• [What the task requires]:
Transcribe the records in their entirety, exactly as given.

Stored items
☆ ☆ ☆ ☆ ☆
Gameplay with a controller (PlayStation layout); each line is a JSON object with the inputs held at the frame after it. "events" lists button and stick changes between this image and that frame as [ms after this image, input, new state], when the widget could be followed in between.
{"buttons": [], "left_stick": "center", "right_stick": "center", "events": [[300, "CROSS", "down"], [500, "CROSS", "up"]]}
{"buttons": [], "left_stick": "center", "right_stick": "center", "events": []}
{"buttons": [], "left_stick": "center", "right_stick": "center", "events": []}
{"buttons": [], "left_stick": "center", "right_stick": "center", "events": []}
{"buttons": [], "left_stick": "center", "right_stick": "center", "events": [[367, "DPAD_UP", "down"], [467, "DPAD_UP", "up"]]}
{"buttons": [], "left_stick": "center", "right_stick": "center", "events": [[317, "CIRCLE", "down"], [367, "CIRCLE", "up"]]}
☆ ☆ ☆ ☆ ☆
• [Answer section]:
Gameplay with a controller (PlayStation layout); each line is a JSON object with the inputs held at the frame after it. "events" lists button and stick changes between this image and that frame as [ms after this image, input, new state], when the widget could be followed in between.
{"buttons": [], "left_stick": "center", "right_stick": "center", "events": [[300, "CROSS", "down"], [500, "CROSS", "up"]]}
{"buttons": [], "left_stick": "center", "right_stick": "center", "events": []}
{"buttons": [], "left_stick": "center", "right_stick": "center", "events": []}
{"buttons": [], "left_stick": "center", "right_stick": "center", "events": []}
{"buttons": [], "left_stick": "center", "right_stick": "center", "events": [[367, "DPAD_UP", "down"], [467, "DPAD_UP", "up"]]}
{"buttons": [], "left_stick": "center", "right_stick": "center", "events": [[317, "CIRCLE", "down"], [367, "CIRCLE", "up"]]}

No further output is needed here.